President Zelensky told Russian troops not to trust their commanders or Kremlin propaganda.
"Do not believe your commanders. Do not believe your propagandists," he said in a video message.
He also said Ukrainians with combat experience would be released from jails to help fight.
Ukrainian President Volodymyr Zelensky told Russian troops on Monday that they should not trust their commanders or Kremlin propaganda.
"Throw away your equipment and leave," Zelensky said in a video statement posted on Telegram on Monday. "Do not believe your commanders. Do not believe your propagandists. Just save your lives — leave."
He added: "We dedicate every hour to strengthening our state. Anyone who can join the fight against the invaders must do so."
Zelensky also said Ukrainians with combat experience would be released from jails and prisons to help fight against Russia.
He said the decision was "not easy from a moral point of view" but "useful" for the country's protection.

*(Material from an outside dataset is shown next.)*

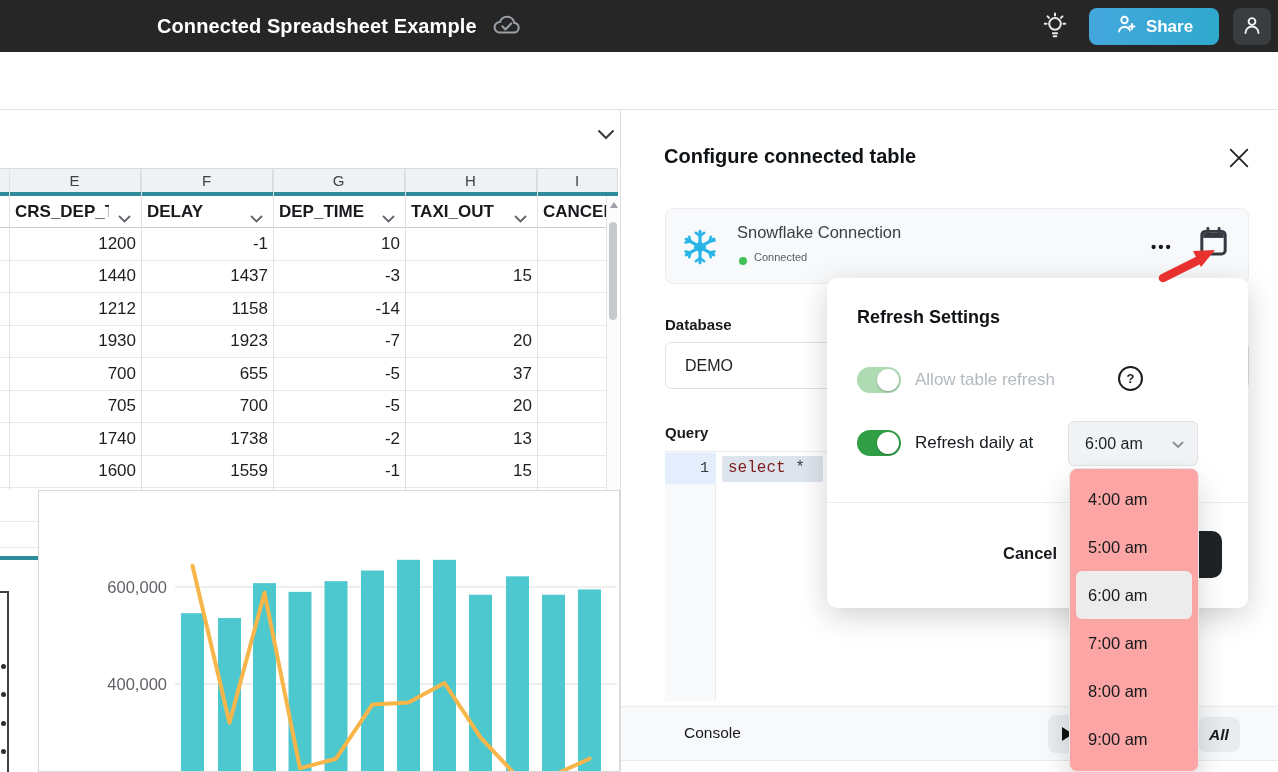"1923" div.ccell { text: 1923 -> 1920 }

"When I ran for presidency, I said that each of us is the president because we are all responsible for our state," Zelensky said. "And now it turns out that each of us is a warrior."
Fighting intensified on Monday, with dozens reportedly killed in Ukraine's second-largest city of Kharkiv.

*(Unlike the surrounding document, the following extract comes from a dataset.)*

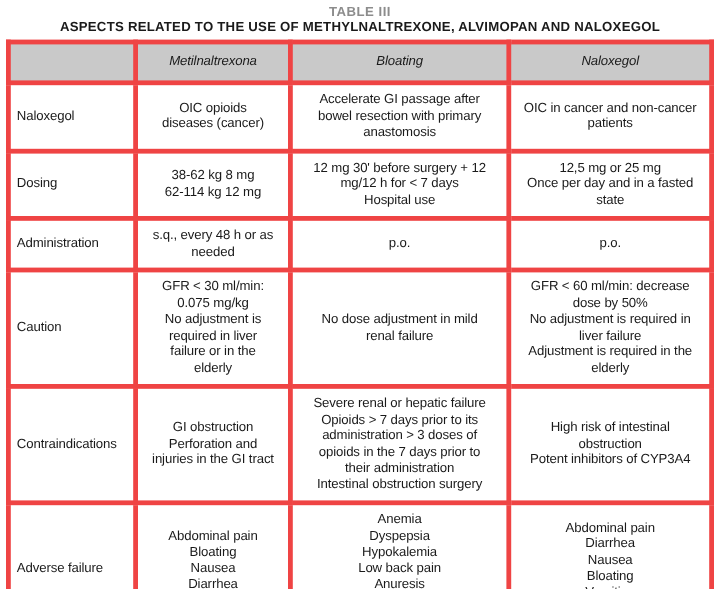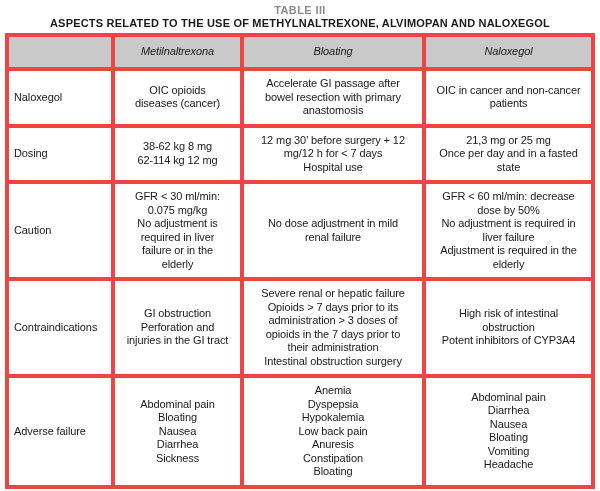"21,3 mg or 25 mg" td.cell { text: 21,3 -> 12,5 }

Meanwhile, a Ukrainian and Russian delegation were meeting along the Belarus border for talks.
Russian President Vladimir Putin has made outlandish claims to justify Russia's unprovoked invasion of Ukraine.
He's baselessly accused Ukraine of genocide, while claiming that Russia is pursuing the "de-Nazification" of Ukraine. Zelensky is Jewish and members of his family died in the Holocaust, which underscores the bizarre and unfounded nature of Putin's rationale for this war.
Experts say Putin's aggression toward Ukraine is largely a product of his desire to reestablish Russian hegemony in Eastern Europe and countries formerly part of the Soviet Union.
Putin, a former KGB operative, has for years suggested that Ukraine is not a real country while claiming that Ukrainians and Russians are "one people."
Russia's recent assault on Ukraine does not mark the first time Putin has authorized a military operation against its next-door neighbor.
In 2014, Russia invaded Ukraine and annexed Crimea. Since that year, Russia also supported rebels in a war against Ukrainian forces in the eastern Donbas region.